On 21 July 2011 21:19, David Gerard dgerard@gmail.com wrote:
Any action here would be in contract (for breach of the terms and conditions), not in copyright.
Indeed. But everyone would be happier if JSTOR stopped trying to enclose the public domain.
The *Royal Society* are the ones trying to enclose the public domain. JSTOR host the scans and provide the metadata to make it usable.
Their line, I understand it, is that copyright clearance and so forth rests with the contributing institutions and not with themselves. Google Books take a similar stance; they pro-actively released a swathe of PD material, but if you want to get something additional released as released you need to sort it out with the "responsible" library and then it'll get regraded. (Or this was the situation when I helped someone fill in the forms a few years back, anyway.)
There has been at least one occasion where JSTOR have hosted a journal and later partially pulled it because it turned out the contributing publishers didn't own the rights to some issues, so they do occasionally do active involvement when rights are challenged. (The Google analogy breaks down here...)
In this case, note the copyright statement:
http://www.jstor.org/stable/102295 - "Philosophical Transactions (1683-1775) © 1695 The Royal Society"
Compare, for example:
http://www.jstor.org/stable/40107566 - "The International History Review © 1996 Taylor & Francis, Ltd."
One of these claims is obviously more defensible than the other, but note that they're both third-party. JSTOR no more claims the copyright than Amazon claims to own the copyright to Kindle editions.

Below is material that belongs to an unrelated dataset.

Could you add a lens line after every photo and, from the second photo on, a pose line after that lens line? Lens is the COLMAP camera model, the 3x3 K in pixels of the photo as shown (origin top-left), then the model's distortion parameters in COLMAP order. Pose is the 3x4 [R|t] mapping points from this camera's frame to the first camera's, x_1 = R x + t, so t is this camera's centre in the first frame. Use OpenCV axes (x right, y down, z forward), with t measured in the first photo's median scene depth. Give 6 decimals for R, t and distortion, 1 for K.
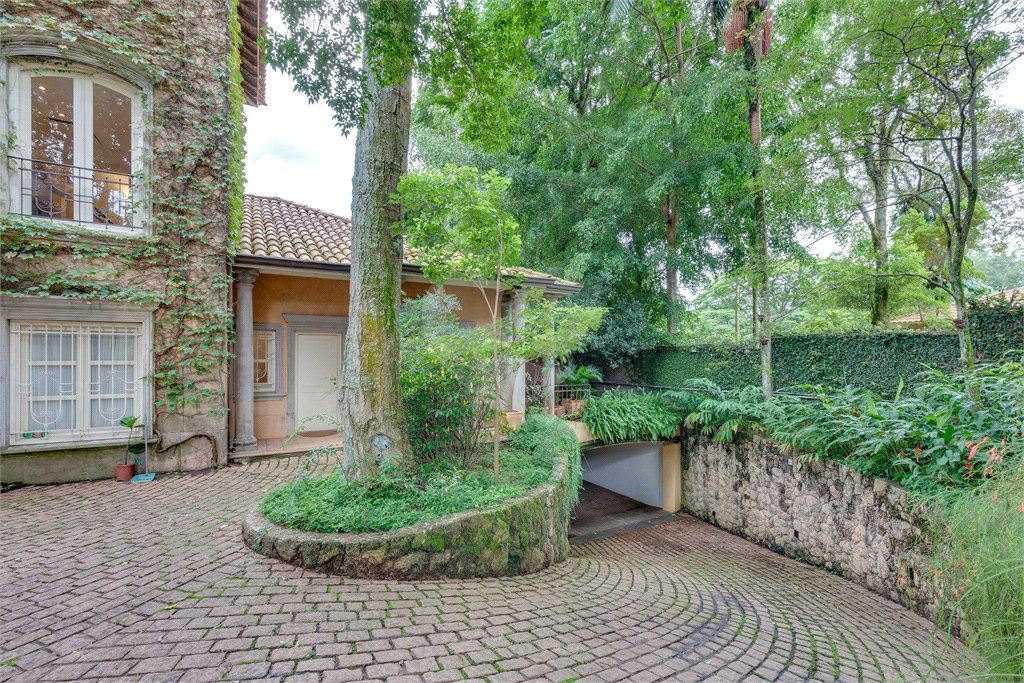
lens RADIAL K [[455.9, 0, 521.1], [0, 455.9, 349.9], [0, 0, 1]] dist [0.006185, 0.000116]
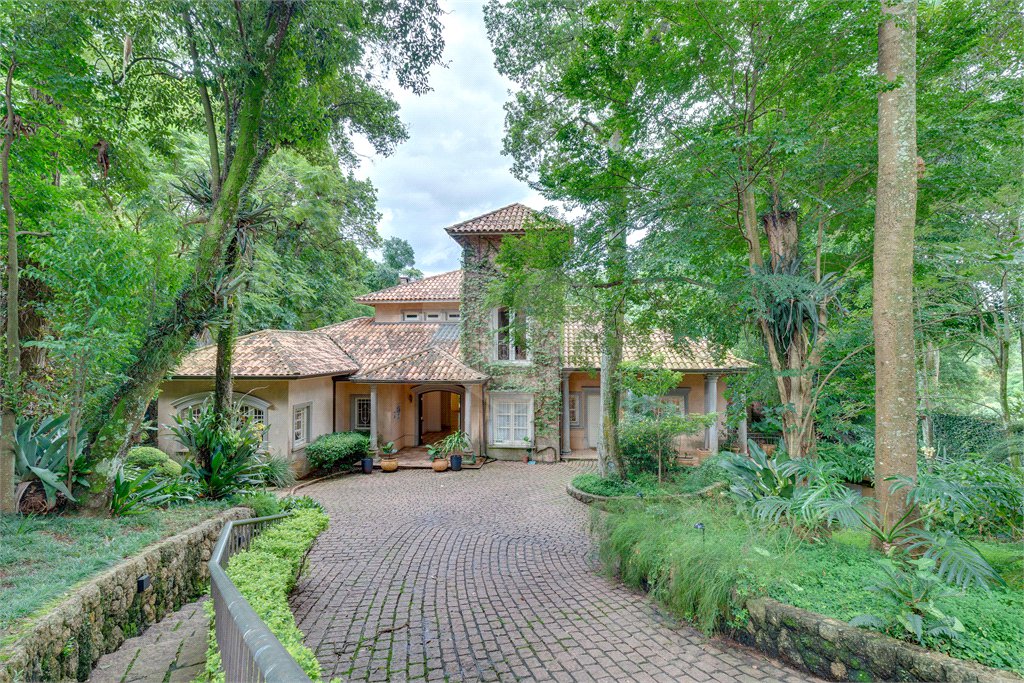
lens RADIAL K [[455.9, 0, 521.1], [0, 455.9, 349.9], [0, 0, 1]] dist [0.006185, 0.000116]
pose [[0.803643, -0.005026, -0.595090, 0.589825], [0.008158, 0.999963, 0.002571, -0.329943], [0.595055, -0.006921, 0.803655, -0.992623]]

Yes, this content being open would be a wonderful thing, but I honestly think we're at risk of identifying the wrong villain if we keep insisting that JSTOR qua JSTOR are evil and must be brought to heel. The Google Books approach suggests a way we could get release of the material to work, but it's the RS we'd need to engage with to get it to work. There's very little benefit I can see to be gained by chasing JSTOR here, and a real risk of poisoning the waters for future cooperation.